--- Data supplied ---
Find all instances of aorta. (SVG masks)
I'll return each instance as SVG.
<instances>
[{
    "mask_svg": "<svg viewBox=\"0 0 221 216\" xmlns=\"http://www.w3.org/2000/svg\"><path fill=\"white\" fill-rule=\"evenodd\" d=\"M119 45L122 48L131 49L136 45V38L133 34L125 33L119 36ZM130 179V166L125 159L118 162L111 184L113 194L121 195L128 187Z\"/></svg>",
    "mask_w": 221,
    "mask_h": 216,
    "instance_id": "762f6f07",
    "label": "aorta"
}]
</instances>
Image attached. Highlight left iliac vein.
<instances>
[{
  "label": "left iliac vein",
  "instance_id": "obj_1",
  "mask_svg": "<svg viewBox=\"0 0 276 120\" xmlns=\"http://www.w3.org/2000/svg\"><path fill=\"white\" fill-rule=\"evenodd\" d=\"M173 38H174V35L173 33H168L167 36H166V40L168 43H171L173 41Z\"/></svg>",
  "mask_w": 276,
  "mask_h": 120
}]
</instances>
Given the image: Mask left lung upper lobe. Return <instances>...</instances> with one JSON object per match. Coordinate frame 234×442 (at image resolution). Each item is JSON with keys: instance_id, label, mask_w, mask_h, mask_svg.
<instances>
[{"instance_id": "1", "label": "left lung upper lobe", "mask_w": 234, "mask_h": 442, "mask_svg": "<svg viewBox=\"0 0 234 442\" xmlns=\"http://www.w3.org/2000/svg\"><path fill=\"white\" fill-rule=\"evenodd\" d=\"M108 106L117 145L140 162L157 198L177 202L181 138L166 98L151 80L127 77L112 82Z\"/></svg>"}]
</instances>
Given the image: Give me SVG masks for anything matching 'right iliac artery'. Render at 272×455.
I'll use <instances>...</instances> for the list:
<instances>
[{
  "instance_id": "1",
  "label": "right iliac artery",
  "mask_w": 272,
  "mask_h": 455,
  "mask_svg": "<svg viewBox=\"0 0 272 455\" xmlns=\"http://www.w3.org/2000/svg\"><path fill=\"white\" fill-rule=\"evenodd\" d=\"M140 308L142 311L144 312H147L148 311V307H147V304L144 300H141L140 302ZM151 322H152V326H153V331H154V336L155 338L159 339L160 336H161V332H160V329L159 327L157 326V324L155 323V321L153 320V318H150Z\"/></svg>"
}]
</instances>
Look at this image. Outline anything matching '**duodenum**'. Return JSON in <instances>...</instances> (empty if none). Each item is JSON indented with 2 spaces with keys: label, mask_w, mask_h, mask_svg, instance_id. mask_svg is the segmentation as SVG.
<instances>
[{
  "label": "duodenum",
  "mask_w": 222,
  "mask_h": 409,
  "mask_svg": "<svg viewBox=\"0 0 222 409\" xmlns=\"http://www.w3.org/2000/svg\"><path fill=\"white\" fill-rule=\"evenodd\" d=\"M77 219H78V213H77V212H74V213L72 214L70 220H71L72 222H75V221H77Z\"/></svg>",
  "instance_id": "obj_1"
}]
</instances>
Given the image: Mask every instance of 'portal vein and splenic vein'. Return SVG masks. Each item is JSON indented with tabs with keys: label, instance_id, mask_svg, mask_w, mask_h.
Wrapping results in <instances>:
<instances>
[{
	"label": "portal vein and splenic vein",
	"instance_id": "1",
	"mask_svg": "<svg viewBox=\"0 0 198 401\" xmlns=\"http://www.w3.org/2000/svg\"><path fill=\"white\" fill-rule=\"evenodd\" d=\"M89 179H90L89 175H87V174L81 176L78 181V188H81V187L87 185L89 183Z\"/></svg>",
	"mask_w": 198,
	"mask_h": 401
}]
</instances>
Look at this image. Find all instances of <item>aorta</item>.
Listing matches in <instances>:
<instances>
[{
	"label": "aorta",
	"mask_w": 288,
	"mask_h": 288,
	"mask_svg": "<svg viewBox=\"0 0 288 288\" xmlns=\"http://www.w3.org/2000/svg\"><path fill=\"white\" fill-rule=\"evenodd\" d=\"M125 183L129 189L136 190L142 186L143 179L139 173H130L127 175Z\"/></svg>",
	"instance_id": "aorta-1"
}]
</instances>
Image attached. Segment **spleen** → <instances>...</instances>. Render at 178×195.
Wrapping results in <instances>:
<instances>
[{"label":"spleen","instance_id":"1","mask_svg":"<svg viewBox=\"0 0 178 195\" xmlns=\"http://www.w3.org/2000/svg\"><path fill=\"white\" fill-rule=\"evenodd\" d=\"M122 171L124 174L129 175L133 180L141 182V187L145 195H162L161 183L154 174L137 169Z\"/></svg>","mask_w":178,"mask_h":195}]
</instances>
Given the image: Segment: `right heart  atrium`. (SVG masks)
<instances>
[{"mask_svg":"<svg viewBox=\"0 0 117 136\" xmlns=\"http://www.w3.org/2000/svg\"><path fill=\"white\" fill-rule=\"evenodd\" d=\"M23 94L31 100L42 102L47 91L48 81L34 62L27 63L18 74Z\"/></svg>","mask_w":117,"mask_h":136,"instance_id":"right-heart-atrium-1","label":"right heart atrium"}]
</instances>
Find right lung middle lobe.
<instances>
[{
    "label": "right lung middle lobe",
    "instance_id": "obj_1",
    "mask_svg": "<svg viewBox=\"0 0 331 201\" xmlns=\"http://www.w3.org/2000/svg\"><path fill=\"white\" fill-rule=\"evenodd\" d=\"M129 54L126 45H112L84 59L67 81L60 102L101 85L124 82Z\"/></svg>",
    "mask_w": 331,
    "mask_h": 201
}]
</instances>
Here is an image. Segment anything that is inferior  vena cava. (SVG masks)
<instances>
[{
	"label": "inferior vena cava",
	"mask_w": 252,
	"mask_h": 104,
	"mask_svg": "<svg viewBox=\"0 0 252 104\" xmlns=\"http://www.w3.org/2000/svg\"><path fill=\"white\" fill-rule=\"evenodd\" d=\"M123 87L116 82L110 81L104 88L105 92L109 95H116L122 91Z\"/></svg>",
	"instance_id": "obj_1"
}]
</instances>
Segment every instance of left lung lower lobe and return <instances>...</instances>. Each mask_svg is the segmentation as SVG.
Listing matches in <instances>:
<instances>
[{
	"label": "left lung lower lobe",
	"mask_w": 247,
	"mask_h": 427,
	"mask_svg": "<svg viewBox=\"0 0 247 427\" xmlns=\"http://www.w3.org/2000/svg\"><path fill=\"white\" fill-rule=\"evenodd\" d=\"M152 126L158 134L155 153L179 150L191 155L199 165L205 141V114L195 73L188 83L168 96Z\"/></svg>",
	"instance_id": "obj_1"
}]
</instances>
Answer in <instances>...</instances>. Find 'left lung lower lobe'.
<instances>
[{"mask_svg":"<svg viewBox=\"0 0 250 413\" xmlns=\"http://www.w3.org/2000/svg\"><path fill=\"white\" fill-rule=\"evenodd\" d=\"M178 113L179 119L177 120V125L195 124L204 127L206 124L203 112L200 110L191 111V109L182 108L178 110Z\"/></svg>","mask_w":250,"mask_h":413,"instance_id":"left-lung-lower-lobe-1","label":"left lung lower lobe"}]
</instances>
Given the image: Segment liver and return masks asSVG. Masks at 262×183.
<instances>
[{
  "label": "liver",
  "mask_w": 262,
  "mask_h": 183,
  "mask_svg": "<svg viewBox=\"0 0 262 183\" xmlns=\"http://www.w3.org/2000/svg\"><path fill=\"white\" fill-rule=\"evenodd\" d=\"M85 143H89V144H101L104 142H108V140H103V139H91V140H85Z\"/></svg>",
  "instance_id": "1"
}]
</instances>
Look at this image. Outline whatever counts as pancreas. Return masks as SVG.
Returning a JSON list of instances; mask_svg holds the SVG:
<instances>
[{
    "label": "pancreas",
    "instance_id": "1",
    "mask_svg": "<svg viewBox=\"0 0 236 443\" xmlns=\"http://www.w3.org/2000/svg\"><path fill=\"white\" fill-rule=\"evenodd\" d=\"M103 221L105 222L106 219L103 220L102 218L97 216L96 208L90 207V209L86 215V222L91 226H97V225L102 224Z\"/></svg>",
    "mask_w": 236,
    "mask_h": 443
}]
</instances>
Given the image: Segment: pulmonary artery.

--- Objective ---
Rewrite the records from the line containing "Answer in <instances>...</instances>." through the end, changing "Outline" to "Mark" and leaving everything else unchanged.

--- Answer to the exercise ---
Answer in <instances>...</instances>. Find 'left lung lower lobe'.
<instances>
[{"mask_svg":"<svg viewBox=\"0 0 250 413\" xmlns=\"http://www.w3.org/2000/svg\"><path fill=\"white\" fill-rule=\"evenodd\" d=\"M178 113L179 119L177 120V125L195 124L204 127L206 124L203 112L200 110L191 111V109L182 108L178 110Z\"/></svg>","mask_w":250,"mask_h":413,"instance_id":"left-lung-lower-lobe-1","label":"left lung lower lobe"}]
</instances>
Given the image: Segment liver and return masks asSVG. Masks at 262×183.
<instances>
[{
  "label": "liver",
  "mask_w": 262,
  "mask_h": 183,
  "mask_svg": "<svg viewBox=\"0 0 262 183\" xmlns=\"http://www.w3.org/2000/svg\"><path fill=\"white\" fill-rule=\"evenodd\" d=\"M85 143H89V144H101L104 142H108V140H103V139H91V140H85Z\"/></svg>",
  "instance_id": "1"
}]
</instances>
Look at this image. Mark whatever counts as pancreas. Return masks as SVG.
Returning a JSON list of instances; mask_svg holds the SVG:
<instances>
[{
    "label": "pancreas",
    "instance_id": "1",
    "mask_svg": "<svg viewBox=\"0 0 236 443\" xmlns=\"http://www.w3.org/2000/svg\"><path fill=\"white\" fill-rule=\"evenodd\" d=\"M103 221L105 222L106 219L103 220L102 218L97 216L96 208L90 207V209L86 215V222L91 226H97V225L102 224Z\"/></svg>",
    "mask_w": 236,
    "mask_h": 443
}]
</instances>
Given the image: Segment: pulmonary artery.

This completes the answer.